**Assignment:** Reproduce the material below line by line, beginning with its first line and ending with the line that contains "nose: (841, 68)"; leave out pictures.

---+---

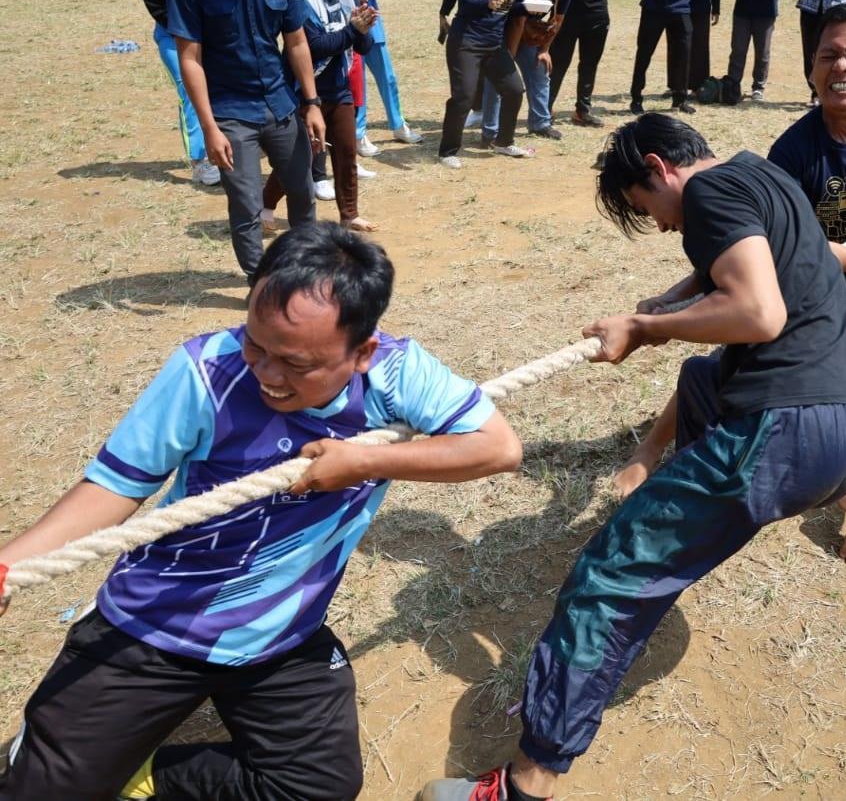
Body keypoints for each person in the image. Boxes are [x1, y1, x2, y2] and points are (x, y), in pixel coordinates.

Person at [419, 113, 846, 801]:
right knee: (705, 380)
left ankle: (526, 783)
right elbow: (763, 262)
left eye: (652, 211)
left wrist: (647, 326)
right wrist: (674, 296)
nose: (669, 228)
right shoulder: (765, 173)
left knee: (607, 576)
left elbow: (758, 313)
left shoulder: (705, 194)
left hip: (787, 431)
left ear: (658, 166)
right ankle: (686, 516)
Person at [0, 223, 523, 799]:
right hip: (154, 624)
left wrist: (362, 464)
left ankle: (145, 776)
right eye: (256, 344)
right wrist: (9, 566)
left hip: (280, 637)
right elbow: (112, 488)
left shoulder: (396, 372)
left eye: (296, 364)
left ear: (363, 351)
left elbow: (498, 448)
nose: (267, 375)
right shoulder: (206, 370)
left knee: (316, 788)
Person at [611, 2, 846, 563]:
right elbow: (750, 246)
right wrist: (676, 297)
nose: (841, 68)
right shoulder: (790, 150)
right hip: (802, 290)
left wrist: (838, 260)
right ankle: (652, 450)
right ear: (810, 66)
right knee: (727, 363)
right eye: (828, 55)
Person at [166, 0, 326, 280]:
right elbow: (190, 59)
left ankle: (305, 271)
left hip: (279, 102)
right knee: (246, 205)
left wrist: (311, 102)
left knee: (302, 190)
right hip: (230, 112)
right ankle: (261, 285)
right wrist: (209, 127)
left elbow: (296, 41)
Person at [263, 0, 380, 233]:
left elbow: (360, 48)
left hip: (339, 87)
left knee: (346, 151)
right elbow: (313, 46)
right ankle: (265, 205)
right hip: (303, 90)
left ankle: (349, 214)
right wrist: (353, 31)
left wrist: (364, 27)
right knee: (297, 158)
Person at [438, 0, 535, 169]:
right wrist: (487, 2)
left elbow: (508, 8)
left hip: (494, 44)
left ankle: (503, 142)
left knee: (514, 90)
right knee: (463, 96)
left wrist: (527, 8)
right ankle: (447, 151)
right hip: (466, 41)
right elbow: (467, 0)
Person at [133, 0, 220, 187]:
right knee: (190, 92)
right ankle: (200, 160)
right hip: (172, 35)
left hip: (212, 30)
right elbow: (157, 6)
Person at [481, 0, 576, 142]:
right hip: (501, 29)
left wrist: (544, 50)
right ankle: (490, 131)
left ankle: (540, 123)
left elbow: (558, 19)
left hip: (528, 34)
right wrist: (508, 60)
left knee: (540, 69)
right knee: (498, 78)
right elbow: (516, 22)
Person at [344, 0, 424, 159]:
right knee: (357, 84)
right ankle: (358, 134)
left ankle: (398, 124)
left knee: (388, 78)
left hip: (373, 27)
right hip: (349, 27)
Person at [547, 0, 623, 128]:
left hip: (597, 13)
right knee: (557, 62)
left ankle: (582, 111)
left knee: (589, 63)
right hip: (567, 12)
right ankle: (544, 110)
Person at [629, 0, 707, 115]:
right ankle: (636, 98)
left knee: (684, 54)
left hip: (681, 6)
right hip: (654, 5)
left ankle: (680, 99)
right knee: (644, 52)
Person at [725, 0, 785, 102]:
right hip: (743, 8)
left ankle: (758, 87)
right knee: (738, 50)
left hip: (766, 8)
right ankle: (733, 85)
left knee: (762, 53)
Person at [439, 0, 487, 129]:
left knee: (490, 66)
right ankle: (478, 110)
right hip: (468, 15)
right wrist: (444, 11)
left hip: (493, 16)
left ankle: (488, 113)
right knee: (468, 67)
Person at [687, 0, 721, 93]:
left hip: (701, 0)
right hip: (679, 0)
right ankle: (676, 85)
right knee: (678, 43)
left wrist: (716, 7)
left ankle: (700, 85)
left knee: (700, 44)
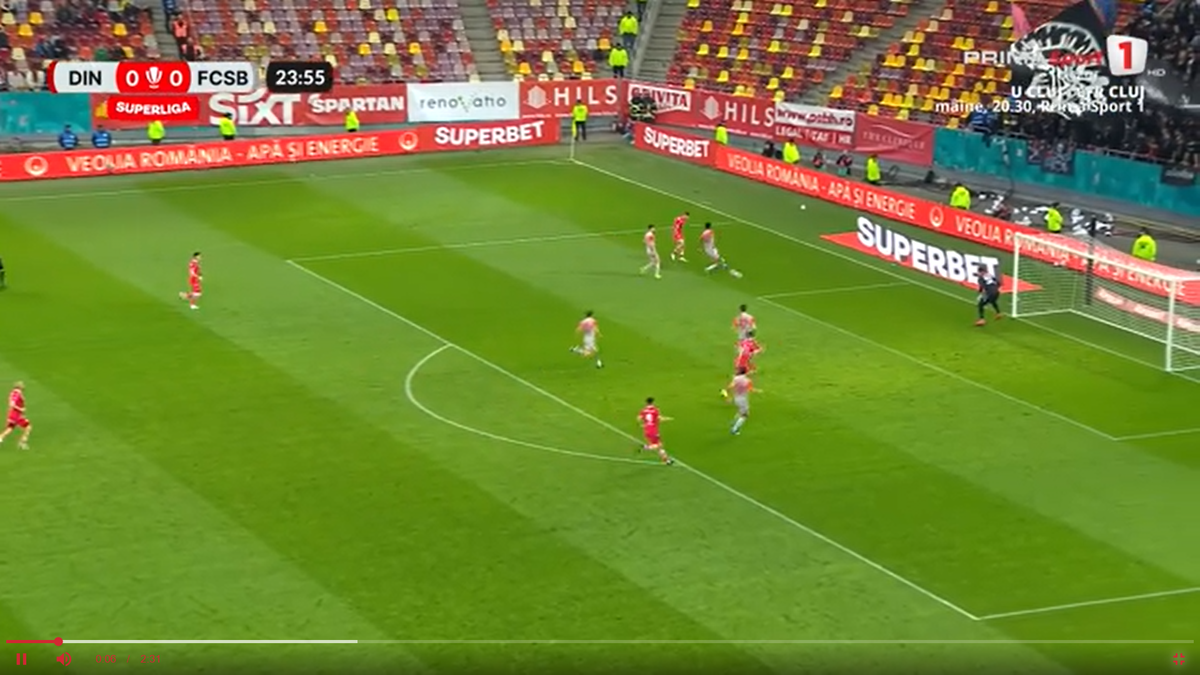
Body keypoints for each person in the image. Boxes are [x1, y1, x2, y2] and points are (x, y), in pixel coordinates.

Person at [637, 397, 674, 465]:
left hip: (647, 429)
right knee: (658, 445)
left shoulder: (643, 410)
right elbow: (660, 419)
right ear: (653, 402)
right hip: (653, 430)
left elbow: (639, 418)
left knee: (659, 446)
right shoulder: (655, 410)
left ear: (646, 403)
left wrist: (643, 424)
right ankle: (646, 447)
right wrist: (668, 419)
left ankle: (667, 461)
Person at [0, 381, 32, 450]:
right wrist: (21, 409)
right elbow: (12, 404)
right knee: (28, 427)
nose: (24, 386)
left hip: (12, 414)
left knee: (10, 428)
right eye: (22, 385)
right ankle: (22, 442)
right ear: (20, 387)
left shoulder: (13, 393)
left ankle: (1, 437)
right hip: (16, 415)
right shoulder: (17, 394)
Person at [727, 368, 758, 435]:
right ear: (746, 372)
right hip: (743, 399)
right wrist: (757, 391)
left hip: (736, 398)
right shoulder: (748, 381)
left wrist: (728, 397)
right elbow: (751, 389)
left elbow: (729, 387)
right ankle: (734, 429)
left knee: (740, 411)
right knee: (745, 415)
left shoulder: (736, 378)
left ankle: (733, 422)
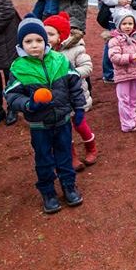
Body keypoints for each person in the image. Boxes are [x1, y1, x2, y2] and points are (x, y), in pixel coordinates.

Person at [5, 18, 88, 214]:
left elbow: (75, 86)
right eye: (28, 41)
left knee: (65, 155)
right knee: (43, 159)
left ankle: (69, 186)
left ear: (46, 42)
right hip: (39, 125)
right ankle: (48, 192)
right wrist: (28, 104)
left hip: (63, 121)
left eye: (38, 40)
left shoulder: (60, 61)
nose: (34, 45)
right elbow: (11, 95)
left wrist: (79, 109)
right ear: (21, 45)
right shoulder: (18, 68)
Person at [44, 13, 98, 169]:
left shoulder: (76, 49)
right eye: (44, 33)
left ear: (61, 36)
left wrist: (70, 75)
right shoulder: (42, 53)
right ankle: (72, 155)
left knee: (80, 124)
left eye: (51, 34)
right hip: (58, 99)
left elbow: (87, 67)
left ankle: (91, 148)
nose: (47, 38)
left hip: (76, 96)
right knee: (64, 127)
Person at [108, 8, 136, 132]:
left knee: (134, 98)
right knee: (124, 99)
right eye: (124, 23)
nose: (127, 26)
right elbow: (114, 57)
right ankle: (127, 123)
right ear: (118, 25)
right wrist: (131, 57)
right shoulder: (115, 41)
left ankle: (133, 116)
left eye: (130, 23)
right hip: (123, 75)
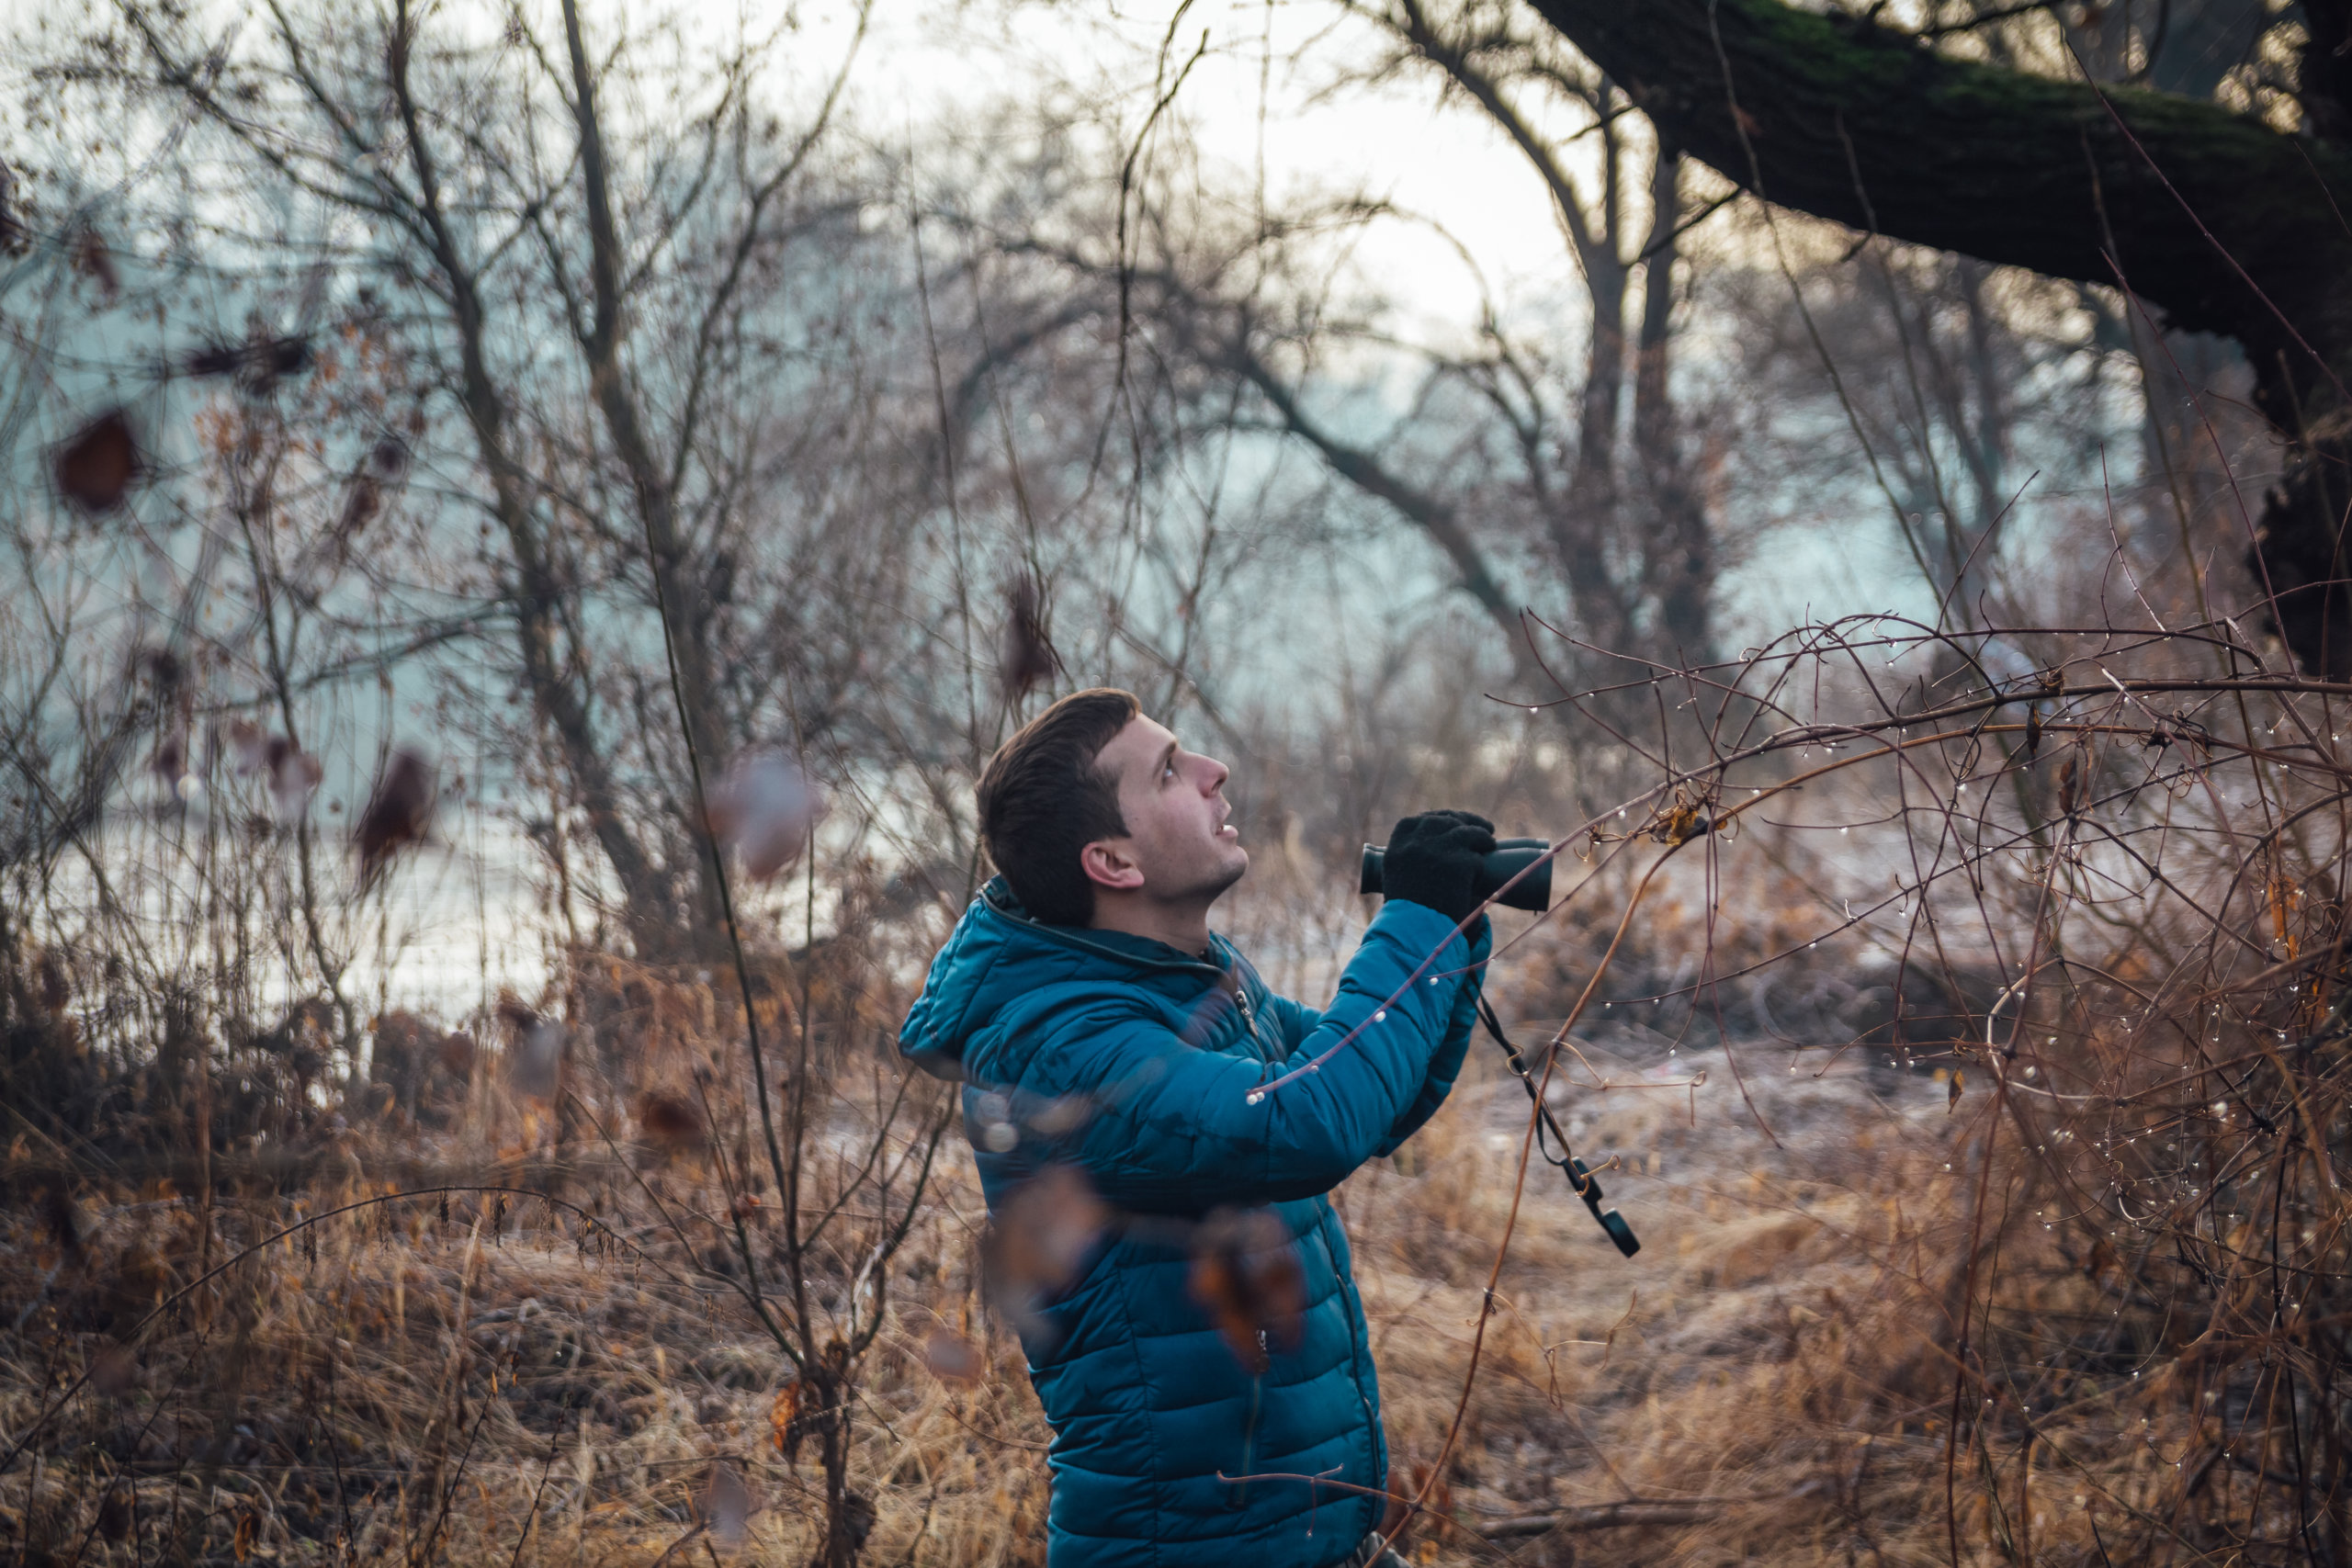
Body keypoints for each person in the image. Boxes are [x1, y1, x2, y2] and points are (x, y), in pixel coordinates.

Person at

---+---

**Finished exercise:**
Body keypoints for each person in the image. Boxes are [x1, y1, x2, y2] and points are (x, y), in pixel coordinates.

Person at [419, 113, 846, 801]:
right knee: (705, 380)
left ankle: (526, 783)
right elbow: (763, 262)
left eye: (652, 211)
left wrist: (647, 326)
right wrist: (674, 296)
nose: (669, 228)
right shoulder: (765, 173)
left knee: (607, 576)
left elbow: (758, 313)
left shoulder: (705, 194)
left hip: (787, 431)
left ear: (658, 166)
right ankle: (686, 516)
Person at [0, 223, 523, 799]:
right hip: (154, 624)
left wrist: (362, 464)
left ankle: (145, 776)
right eye: (256, 344)
right wrist: (9, 566)
left hip: (280, 637)
right elbow: (112, 488)
left shoulder: (396, 372)
left eye: (296, 364)
left ear: (363, 351)
left elbow: (498, 448)
nose: (267, 375)
right shoulder: (206, 370)
left knee: (316, 788)
Person at [611, 2, 846, 563]:
right elbow: (750, 246)
right wrist: (676, 297)
nose: (841, 68)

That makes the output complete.